Less obvious but of a certain and, as we saw it, ultimately decisive force, was the climate of opinion in Britain itself. Only a deep and violent hatred could tolerate the kind of war their government would have to wage in order to crush the Jews. No such hatred existed.
The British had not been outraged by their government’s efforts to liquidate Zionism and to subject the Jews of Palestine to its will. Foreign policy altogether was an area in which it was generally assumed that the government of the day knew best what it was about. If they had been convinced that it was a vital national interest they might even have tolerated and accepted, with distaste and some protest, severe military measures in Palestine. But they had no such conviction. On the contrary: for a generation they had been told that Britain’s task in Palestine was one of mediation and supervision, that she was fulfilling an altruistic role: ensuring justice, holding the peace, keeping Jews and Arabs from each other’s throats. The elimination of the Jews “for the benefit of the Arabs,” in a military campaign which could not be brief and which no censorship could conceal, was not a policy which could appeal to the British people.

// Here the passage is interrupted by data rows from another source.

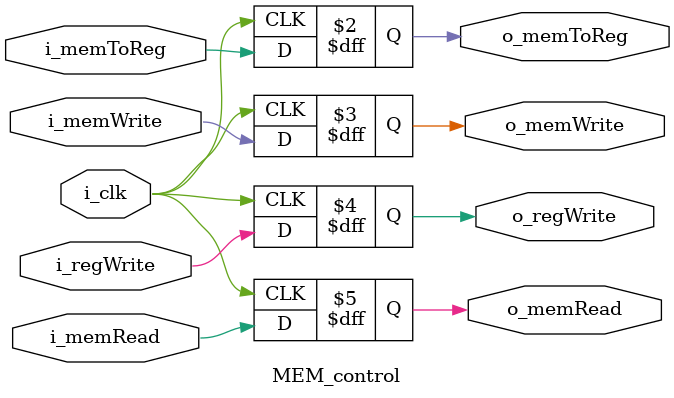
<source format=v>
module MEM_control(
		i_clk,

		i_memToReg,
		i_memWrite,
		i_regWrite,
		i_memRead,

   		o_memToReg,
    		o_memWrite,
    		o_regWrite,
    		o_memRead
);

input     i_clk;
input     i_memToReg;
input     i_memWrite;
input     i_regWrite;
input     i_memRead;

output   reg  o_memToReg;
output   reg  o_memWrite;
output   reg o_regWrite;
output   reg o_memRead;

always @(posedge i_clk) begin

o_memToReg <= i_memToReg;
o_memWrite <= i_memWrite;
o_regWrite <= i_regWrite;
o_memRead <= i_memRead;

end
endmodule

</source>
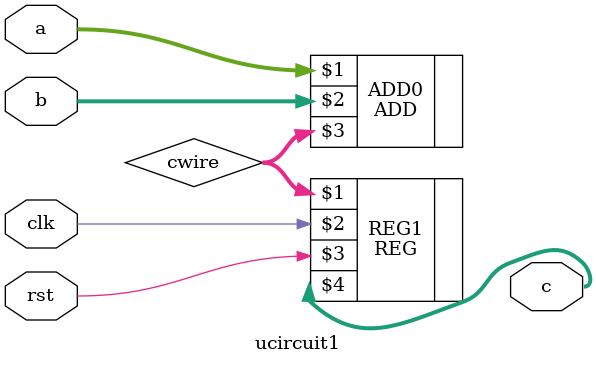
<source format=v>
`timescale 1ns / 1ps 

module ucircuit1(clk, rst, a, b, c);

input clk, rst;
input [7:0] a;
input [7:0] b;
output [7:0] c;
wire [7:0] cwire;

ADD #(.DATAWIDTH(8)) ADD0(a, b, cwire);
REG #(.DATAWIDTH(8)) REG1(cwire, clk, rst, c);

endmodule

</source>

The Irgun was now concentrating on attacking British military transport. It forced the suspension of railway traffic. Day after day roads were mined; jeeps, trucks and armored cars were blown up. A new type of mine and a flame-thrower, both the products of the ingenious brain of the Chief of Operations, Amihai Paglin (“Giddy”), were used with great effect.

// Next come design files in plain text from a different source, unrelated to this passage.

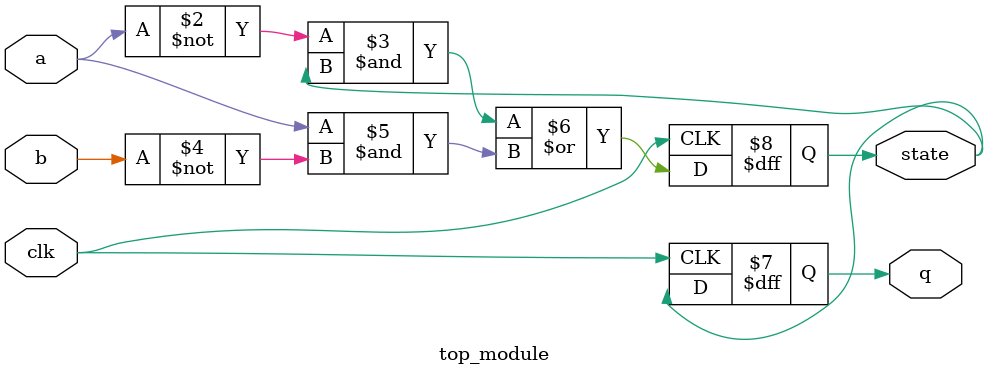
<source format=sv>
module top_module (
    input clk,
    input a,
    input b,
    output reg q,
    output reg state
);

always @(posedge clk) begin
    state <= (~a & state) | (a & ~b);
    q <= state;
end

endmodule

</source>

In those January days the difference between our outlook and that of the Jewish Agency was clear. The Weizmann school of frank defeatism had indeed been rejected at the Zionist Congress, and Dr. Weizmann had been forced into retirement. Weizmann honestly believed that to fight Britain was inconceivable; Ben-Gurion spoke of “resistance” but believed it was impossible, we were too weak, the British too strong. His view, expressed at the Zionist Congress in December, was that “we must not overestimate our strength.”